The analysis included 1116 HIV positive participants from the FRAM (Study of Fat Redistribution and Metabolic Change in HIV Infection). HIV RNA levels were categorized as undetectable, 1-19, 20-399, 400-9999, or > 10,000 copies/mL.

The researchers looked at associations between HIV RNA levels and levels of the acute inflammation marker C-reactive protein (CRP), the coagulation marker fibrinogen, and the pro-inflammatory cytokine interleukin 6 (IL-6), as well as their correlations with mortality.

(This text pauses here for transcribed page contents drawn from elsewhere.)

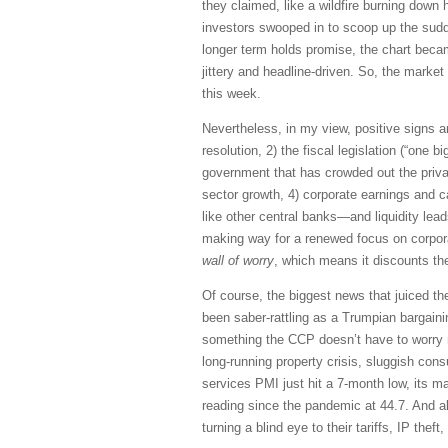
they claimed, like a wildfire burning down 
investors swooped in to scoop up the sudden
longer term holds promise, the chart becam
jittery and headline-driven. So, the mark
this week.
Nevertheless, in my view, positive signs ar
resolution, 2) the fiscal legislation (“one 
government that has crowded out the priva
sector growth, 4) corporate earnings and c
like other central banks—and liquidity leads
making way for a renewed focus on corpora
wall of worry
, which means it discounts th
Of course, the biggest news that juiced t
been saber-rattling as a Trumpian bargaini
something the CCP doesn’t have to worry m
long-running property crisis, sluggish co
services PMI just hit a 7-month low, its ma
reading since the pandemic at 44.7. And alt
turning a blind eye to their tariffs, IP the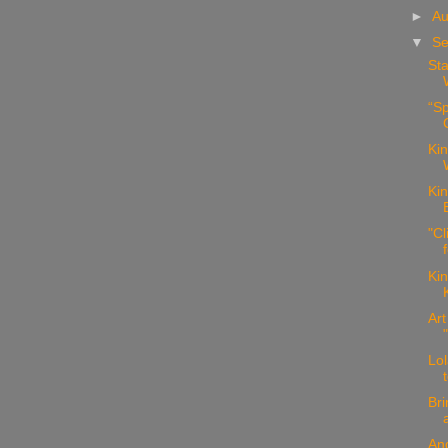
►
Au
▼
Se
Sta
“Sp
Kin
Kin
"Cl
Kin
Art
Lol
Bri
Ang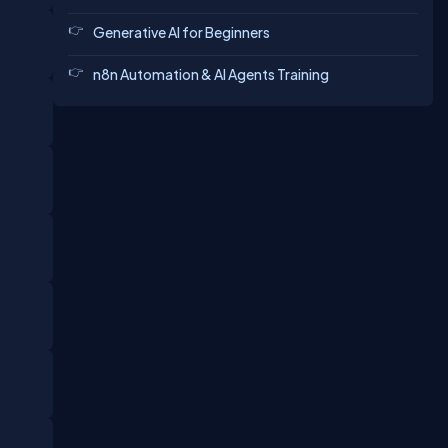
Generative AI for Beginners
n8n Automation & AI Agents Training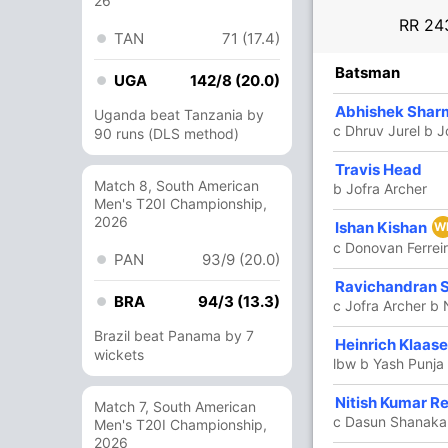
26
RR
243
TAN
71 (17.4)
R
B
4s
6s
SR
Batsman
UGA
142/8 (20.0)
29
29
4
0
100
Abhishek Shar
Uganda beat Tanzania by
c Dhruv Jurel b J
90 runs (DLS method)
97
29
5
12
334.48
Travis Head
Match 8, South American
b Jofra Archer
Men's T20I Championship,
2026
50
21
5
3
238.09
Ishan Kishan
W
c Donovan Ferreir
PAN
93/9 (20.0)
26
12
2
2
216.66
Ravichandran 
BRA
94/3 (13.3)
c Jofra Archer b
Brazil beat Panama by 7
Heinrich Klaas
12
9
1
0
133.33
wickets
lbw b Yash Punja
Nitish Kumar R
5
3
1
0
166.66
Match 7, South American
c Dasun Shanaka 
Men's T20I Championship,
2026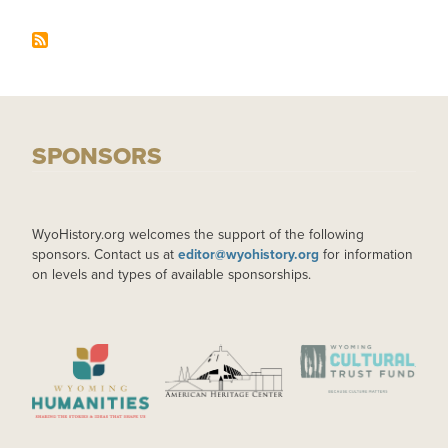
SPONSORS
WyoHistory.org welcomes the support of the following
sponsors. Contact us at
editor@wyohistory.org
for information
on levels and types of available sponsorships.
IMAGE
IMAGE
IMAGE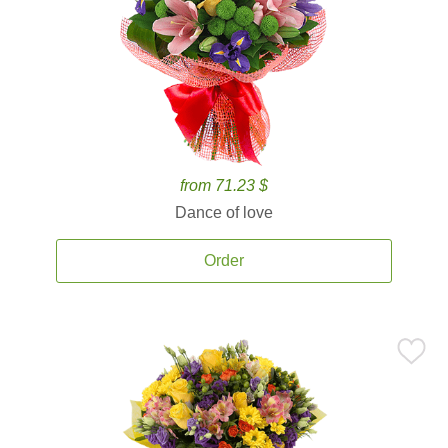
from 71.23 $
Dance of love
Order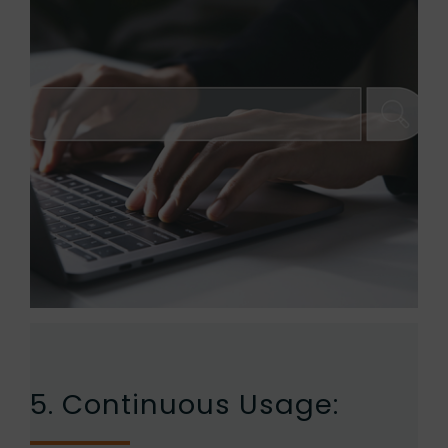
5. Continuous Usage: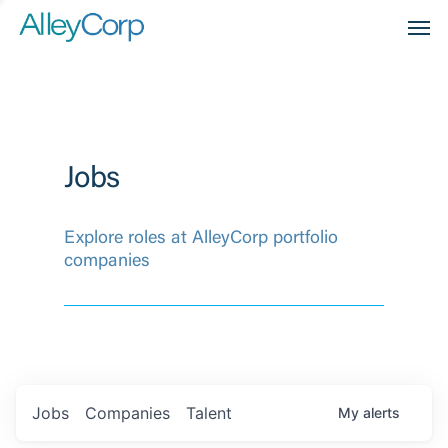
Men
Jobs
Explore roles at AlleyCorp portfolio
companies
Jobs
Companies
Talent
My
alerts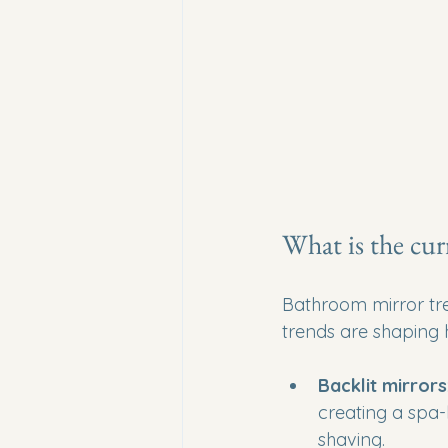
What is the cur
Bathroom mirror tren
trends are shaping
Backlit mirrors
creating a spa-
shaving.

  • HIV RNA levels had little association with CRP levels.
  • People with HIV RNA < 10,000 copies/mL, however, had IL-6 levels similar to those of people with undetectable viral load.
  • Participants with HIV RNA > 10,000 copies/mL, however, had 89% higher IL-6 (an association that was reduced after adjusting for CD4 cell count).
  • Higher HIV RNA levels were associated with rising fibrinogen levels (0.6%, 1.9%, 4.5%, 4.6%, and 9.4%, respectively, for the successive viral load categories), reaching statistical significance at the highest level.
  • In an unadjusted analysis, mortality progressively increased with higher viral load, but this was reduced after adjusting for CD4 count, and no longer the case after adjusting for inflammation and other cardiovascular risk factors.

Based on these findings, the study authors concluded, "HIV RNA > 10,000 copies/mL was associated with higher IL-6 and fibrinogen, but lower levels of viremia appeared similar, and there was little association with CRP."

"The relationship of HIV RNA with IL-6 was strongly affected by CD4 cell depletion," they continued. "After adjustment for CD4 cell count and inflammation, viremia did not appear to be substantially associated with mortality risk over 5 years."

"Our finding that there was little association of any level of HIV RNA with CRP raises the possibility that CRP may not be a reliable marker of inflammation that is caused by ongoing HIV replication or persistence," they elaborated in their discussion. "However, HIV RNA levels > 10,000 copies/ml were strongly associated with fibrinogen and IL-6."

"Our findings suggest that the mechanisms by which HIV infection induces inflammation, influences coagulation, and causes mortality are complex," they summarized. "Additional study of mechanistic pathways including markers of microbial translocation is needed."

Investigator affiliations: University of California San Francisco, San Francisco, CA; Department of Veterans Affairs Medical Center, San Francisco, CA; Stanford University, Stanford, CA; University of California San Diego, San Diego, CA; University of Vermont, Burlington, VT; Roche Molecular Diagnostics, Pleasanton, CA.



A Eastburn, R Scherzer, AR Zolopa, et al. Associationof Low Level Viremia with Inflammation and Mortality in HIV-Infected Adults. PLoS ONE 6(11):e26320 (abstract). November 2, 2011 (Epub).